WegkreuzWegkreuzDSGG ist der stumme Hilferuf, der sich in Stein gemeißelt seit Jahrhunderten von schlichten Grabsteinen auf den Kirchhöfen der Eifel- und Moselgemeinden erhebt, um Gottes Erbarmen und unsere Fürsprache zu erflehen.

Ein letztes dieser kleinen Kreuzzeichen aus Eifelbasalt ist uns geblieben. Niemand weiß, wann es vom alten Kirchhof mitten im Ort als Mahn- und Wegmal mitten in die Flur am Schadenweg kam, der seit Urzeiten als Moselweg von Alflen an den Ellerbach und an die Mosel führte. Es war ein bewusst gewählter Standort, der alle die, die hier vorbei kamen, an die eigene Vergänglichkeit und die bleibende Verpflichtung gegenüber denen erinnern sollte, die einst unter uns lebten. Stehen nicht alle unsere Kreuze und Feldmale an Straßen und Wegkreuzungen wie  Franzen Heiligenhäuschen am höchsten Punkt des alten Moselweges, die Holzkreuze, die Wilhelm Müller auf Kniebrech, auf der Gasse nach Büchel zu und an der Straße nach Weiler errichtete, seit den 50er Jahren in unmittelbarer Nachbarschaft zum Josefskapellchen, das die Schwester von Pastor Caspers, Frau Thouet, stiftete, weil ihr Mann wie durch ein Wunder der Hölle von Stalingrad entkam? Vielleicht ist es ein Zufall, dass die meisten auch an Kriegszeiten erinnern. 1632 ruft uns den 30jährigen Krieg in Erinnerung, der seit 1618 auch in der Eifel Spuren hinterließ, 1813 (auf dem Sandsteinkreuz auf dem Hunstang) weist auf die Befreiungskriege gegen Napoleon hin, und die Holzkreuze von Wilhelm Müller erinnern an die unseligen Jahre des 2. Weltkriegs wie das Kreuz am Ortsausgang auf der Gasse, Kyrie eleison, Herr erbarme dich, 1940.

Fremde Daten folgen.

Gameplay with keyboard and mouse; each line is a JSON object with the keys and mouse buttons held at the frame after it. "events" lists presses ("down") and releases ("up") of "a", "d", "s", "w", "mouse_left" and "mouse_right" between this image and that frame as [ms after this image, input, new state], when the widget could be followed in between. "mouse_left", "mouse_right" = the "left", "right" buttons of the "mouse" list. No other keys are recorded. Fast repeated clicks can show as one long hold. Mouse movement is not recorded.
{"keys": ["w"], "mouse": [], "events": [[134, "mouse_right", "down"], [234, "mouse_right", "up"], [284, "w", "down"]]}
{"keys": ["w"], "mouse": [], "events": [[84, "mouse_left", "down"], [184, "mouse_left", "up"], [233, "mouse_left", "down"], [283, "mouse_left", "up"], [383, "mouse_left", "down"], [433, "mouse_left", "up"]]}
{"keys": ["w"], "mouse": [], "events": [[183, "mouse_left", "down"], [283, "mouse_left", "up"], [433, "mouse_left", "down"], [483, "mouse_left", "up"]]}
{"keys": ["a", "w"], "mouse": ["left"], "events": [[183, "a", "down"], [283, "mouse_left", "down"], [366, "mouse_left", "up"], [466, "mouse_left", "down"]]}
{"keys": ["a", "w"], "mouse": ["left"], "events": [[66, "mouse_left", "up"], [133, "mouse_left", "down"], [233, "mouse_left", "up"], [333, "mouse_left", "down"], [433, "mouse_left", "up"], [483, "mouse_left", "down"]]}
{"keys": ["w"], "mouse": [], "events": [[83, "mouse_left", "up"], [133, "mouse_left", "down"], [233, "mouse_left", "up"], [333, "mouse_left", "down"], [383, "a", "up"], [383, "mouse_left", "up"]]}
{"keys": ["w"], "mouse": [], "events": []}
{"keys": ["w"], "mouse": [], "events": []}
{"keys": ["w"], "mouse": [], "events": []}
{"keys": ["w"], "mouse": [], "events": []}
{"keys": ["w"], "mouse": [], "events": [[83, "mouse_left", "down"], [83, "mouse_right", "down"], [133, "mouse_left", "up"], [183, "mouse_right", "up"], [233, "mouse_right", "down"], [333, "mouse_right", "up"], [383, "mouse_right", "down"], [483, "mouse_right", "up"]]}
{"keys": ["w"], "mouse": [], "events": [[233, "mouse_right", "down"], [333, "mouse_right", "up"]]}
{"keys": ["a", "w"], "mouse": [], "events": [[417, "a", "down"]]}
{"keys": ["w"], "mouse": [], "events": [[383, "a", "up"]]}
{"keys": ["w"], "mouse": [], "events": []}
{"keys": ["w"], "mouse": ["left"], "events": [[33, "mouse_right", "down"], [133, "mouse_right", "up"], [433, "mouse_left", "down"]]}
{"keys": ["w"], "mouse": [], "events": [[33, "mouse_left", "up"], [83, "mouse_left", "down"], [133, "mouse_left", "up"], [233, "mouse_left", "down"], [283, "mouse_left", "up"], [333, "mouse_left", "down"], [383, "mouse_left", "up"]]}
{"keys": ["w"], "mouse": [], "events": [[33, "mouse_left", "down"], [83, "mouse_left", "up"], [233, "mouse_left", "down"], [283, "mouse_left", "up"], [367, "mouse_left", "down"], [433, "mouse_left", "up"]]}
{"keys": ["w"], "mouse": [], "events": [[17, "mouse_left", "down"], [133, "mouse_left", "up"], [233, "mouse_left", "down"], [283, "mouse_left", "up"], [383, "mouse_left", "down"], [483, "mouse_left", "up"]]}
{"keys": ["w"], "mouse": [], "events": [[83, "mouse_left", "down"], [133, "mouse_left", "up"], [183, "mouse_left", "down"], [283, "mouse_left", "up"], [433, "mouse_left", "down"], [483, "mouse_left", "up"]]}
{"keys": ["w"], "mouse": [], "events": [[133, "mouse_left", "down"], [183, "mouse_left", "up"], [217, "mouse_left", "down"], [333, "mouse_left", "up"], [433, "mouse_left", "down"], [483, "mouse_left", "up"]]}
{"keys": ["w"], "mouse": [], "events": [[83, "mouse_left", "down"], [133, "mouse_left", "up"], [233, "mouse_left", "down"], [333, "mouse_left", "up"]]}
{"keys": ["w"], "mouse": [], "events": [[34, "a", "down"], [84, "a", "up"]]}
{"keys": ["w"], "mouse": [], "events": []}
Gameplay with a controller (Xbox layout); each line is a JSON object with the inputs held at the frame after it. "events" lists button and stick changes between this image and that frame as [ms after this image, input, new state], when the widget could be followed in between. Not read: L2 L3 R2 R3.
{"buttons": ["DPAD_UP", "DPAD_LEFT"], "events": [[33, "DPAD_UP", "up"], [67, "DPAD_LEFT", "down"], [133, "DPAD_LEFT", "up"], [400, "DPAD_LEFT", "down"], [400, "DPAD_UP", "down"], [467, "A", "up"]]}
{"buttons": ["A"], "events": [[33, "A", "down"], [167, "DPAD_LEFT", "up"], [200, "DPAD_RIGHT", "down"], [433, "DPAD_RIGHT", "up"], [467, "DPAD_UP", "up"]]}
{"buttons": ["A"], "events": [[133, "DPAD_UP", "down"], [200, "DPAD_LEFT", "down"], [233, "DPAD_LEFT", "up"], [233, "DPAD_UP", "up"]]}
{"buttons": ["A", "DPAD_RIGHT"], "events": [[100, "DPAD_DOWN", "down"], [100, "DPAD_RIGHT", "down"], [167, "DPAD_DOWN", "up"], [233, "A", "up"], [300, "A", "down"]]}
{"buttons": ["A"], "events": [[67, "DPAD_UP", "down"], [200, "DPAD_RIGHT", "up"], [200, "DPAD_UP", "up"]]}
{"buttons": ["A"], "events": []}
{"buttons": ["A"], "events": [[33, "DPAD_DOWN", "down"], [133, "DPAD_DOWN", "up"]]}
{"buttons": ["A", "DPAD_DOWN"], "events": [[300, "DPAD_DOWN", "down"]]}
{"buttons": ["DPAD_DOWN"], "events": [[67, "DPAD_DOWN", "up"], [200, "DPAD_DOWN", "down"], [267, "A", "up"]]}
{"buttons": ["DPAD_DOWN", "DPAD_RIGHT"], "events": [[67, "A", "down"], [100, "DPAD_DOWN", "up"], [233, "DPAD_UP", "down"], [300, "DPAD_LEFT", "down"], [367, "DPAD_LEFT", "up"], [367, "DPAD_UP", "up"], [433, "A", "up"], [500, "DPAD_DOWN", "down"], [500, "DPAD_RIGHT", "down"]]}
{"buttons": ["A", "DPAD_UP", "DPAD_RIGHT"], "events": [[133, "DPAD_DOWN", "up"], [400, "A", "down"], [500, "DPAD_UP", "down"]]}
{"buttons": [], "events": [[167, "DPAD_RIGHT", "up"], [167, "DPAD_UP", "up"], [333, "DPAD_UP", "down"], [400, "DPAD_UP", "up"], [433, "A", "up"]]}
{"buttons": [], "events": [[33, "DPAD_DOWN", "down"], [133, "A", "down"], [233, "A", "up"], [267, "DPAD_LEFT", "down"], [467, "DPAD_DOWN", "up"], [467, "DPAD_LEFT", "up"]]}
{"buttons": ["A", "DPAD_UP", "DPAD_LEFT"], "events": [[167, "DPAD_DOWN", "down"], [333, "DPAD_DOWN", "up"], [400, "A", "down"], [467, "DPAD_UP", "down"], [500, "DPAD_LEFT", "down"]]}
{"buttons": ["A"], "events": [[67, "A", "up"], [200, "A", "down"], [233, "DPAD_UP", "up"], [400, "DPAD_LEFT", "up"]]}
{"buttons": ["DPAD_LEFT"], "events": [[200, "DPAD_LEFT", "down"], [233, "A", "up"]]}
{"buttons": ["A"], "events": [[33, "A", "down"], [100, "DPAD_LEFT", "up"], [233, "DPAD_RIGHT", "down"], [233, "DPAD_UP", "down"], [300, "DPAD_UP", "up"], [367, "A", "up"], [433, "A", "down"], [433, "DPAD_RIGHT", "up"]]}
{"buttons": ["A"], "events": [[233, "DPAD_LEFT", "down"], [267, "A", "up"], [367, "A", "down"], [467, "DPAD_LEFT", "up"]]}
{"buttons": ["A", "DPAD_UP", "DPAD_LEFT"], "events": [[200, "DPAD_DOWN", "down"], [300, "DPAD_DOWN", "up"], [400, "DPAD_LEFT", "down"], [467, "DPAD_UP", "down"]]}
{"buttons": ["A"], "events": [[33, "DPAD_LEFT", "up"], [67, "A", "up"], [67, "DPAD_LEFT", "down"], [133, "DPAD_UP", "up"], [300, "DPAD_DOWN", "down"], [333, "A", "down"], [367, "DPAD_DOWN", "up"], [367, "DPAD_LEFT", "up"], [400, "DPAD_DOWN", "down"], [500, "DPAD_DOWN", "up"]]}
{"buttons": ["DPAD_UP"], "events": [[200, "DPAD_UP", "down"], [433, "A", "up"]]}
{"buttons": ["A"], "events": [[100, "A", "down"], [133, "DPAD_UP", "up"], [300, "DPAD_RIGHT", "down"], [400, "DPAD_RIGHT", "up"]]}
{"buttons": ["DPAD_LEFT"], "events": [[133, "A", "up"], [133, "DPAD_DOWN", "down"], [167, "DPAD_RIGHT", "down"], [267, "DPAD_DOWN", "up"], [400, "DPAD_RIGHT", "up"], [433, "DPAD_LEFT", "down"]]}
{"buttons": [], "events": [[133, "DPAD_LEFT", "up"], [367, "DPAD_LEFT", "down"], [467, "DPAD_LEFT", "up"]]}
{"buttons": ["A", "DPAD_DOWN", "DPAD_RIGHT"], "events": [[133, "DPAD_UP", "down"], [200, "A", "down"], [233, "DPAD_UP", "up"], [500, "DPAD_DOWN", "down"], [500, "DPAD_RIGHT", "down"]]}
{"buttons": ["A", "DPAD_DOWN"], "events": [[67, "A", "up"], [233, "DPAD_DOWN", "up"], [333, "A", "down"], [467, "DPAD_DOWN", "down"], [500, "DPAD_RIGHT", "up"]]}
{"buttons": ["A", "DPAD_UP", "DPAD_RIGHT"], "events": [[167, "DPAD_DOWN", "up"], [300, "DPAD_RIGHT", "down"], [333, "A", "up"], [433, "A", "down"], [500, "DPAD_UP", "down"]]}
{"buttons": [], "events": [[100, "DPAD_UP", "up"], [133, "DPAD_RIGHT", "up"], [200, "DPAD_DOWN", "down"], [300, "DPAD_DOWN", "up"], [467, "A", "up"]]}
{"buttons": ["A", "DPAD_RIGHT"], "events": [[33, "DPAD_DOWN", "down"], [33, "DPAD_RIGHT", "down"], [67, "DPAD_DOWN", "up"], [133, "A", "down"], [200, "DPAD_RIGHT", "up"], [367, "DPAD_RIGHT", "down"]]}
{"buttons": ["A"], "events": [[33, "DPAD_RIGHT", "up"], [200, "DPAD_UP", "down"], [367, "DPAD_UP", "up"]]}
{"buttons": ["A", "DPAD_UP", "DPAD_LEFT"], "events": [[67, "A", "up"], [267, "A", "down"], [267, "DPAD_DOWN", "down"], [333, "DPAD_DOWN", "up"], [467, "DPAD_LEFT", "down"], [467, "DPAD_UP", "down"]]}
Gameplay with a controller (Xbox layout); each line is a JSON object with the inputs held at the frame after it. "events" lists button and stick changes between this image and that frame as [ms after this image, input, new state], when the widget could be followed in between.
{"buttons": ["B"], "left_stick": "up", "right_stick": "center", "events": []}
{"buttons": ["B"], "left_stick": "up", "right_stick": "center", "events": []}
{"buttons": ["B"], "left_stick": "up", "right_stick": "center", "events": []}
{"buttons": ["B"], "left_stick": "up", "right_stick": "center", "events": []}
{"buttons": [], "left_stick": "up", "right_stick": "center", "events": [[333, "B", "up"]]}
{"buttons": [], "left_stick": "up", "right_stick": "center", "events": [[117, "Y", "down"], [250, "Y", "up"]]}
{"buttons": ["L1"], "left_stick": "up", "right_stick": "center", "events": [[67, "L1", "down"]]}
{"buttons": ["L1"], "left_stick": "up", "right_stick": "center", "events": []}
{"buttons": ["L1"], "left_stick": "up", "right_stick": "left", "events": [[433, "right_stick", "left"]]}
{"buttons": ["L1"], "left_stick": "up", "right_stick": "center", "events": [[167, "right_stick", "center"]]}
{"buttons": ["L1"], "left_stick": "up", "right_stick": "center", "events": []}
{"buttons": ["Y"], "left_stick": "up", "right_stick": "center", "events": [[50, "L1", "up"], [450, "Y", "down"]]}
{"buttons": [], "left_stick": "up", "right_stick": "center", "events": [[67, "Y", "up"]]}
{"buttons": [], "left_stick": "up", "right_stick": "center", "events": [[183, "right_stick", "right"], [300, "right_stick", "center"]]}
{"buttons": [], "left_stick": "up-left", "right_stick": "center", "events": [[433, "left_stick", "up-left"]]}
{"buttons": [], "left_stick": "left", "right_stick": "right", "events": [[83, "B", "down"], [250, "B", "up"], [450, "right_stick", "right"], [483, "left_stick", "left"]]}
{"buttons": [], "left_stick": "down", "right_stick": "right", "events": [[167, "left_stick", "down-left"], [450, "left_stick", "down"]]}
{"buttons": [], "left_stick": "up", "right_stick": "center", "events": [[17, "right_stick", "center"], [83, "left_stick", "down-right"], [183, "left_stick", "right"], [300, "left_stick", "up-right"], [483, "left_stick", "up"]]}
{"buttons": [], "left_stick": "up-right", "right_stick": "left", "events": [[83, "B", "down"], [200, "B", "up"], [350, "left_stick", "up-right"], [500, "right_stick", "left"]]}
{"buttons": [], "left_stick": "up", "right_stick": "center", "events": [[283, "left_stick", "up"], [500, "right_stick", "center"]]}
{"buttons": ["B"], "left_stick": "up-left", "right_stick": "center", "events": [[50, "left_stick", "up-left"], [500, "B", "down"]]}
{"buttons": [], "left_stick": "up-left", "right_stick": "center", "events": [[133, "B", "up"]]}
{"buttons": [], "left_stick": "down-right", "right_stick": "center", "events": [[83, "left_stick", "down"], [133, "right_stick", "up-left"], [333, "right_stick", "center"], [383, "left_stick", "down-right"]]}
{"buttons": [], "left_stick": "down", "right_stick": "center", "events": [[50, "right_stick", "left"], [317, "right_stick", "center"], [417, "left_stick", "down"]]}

Die Bittformel DSGG auf unserem ältesten Kreuz erinnert an einen plötzlichen Tod, so dass die “Sterbesakramente” nicht mehr gegeben werden konnten, und mahnt die Lebenden in besonderer Weise, für die Seelenruhe des unerwartet Verstorbenen zu beten. Und so war es noch Mitte des vorigen Jahrhunderts durchaus üblich, beim Passieren eines Wegkreuzes die Kappe zu ziehen und ein kurzes Stoßgebet zu verrichten, ein Brauch, der nicht nur der Schnelllebigkeit unserer Zeit zum Opfer fiel. Man fühlte sich den “Armen (= hilfsbedürftigen) Seelen” verpflichtet, die, so hatte es jeder seit Kindertagen von Großeltern und Eltern gelernt, auf unsere Hilfe angewiesen waren, wie wir es einmal sein würden.
1632 erinnert an den plötzlichen Tod von Maria Fursterin. Die plötzlich Verstorbene, so lässt sich aus dem Grabstein ablesen, war ledig und arbeitete in der Landwirtschaft. Die anschauliche, grafische Darstellung mit Rechen und gekreuzter Hausmarke erlauben diesen Hinweis. (Die auf der Zeichnung aus dem Bistumsarchiv wiedergegebene Zeichnung ist unkorrekt.)
Die konkreten Vorstellungen der Armen Seelen im Fegefeuer waren ganz allgemein geprägt durch die offizielle Lehre und vor allem durch volkstümliche wie simplifizierende, drastische Darstellungen gepeinigter Menschenseelen inmitten eines Flammenmeeres, aus der sie vorzeitig nur durch göttliche Gnade oder die Fürbitte Lebender befreit werden konnten.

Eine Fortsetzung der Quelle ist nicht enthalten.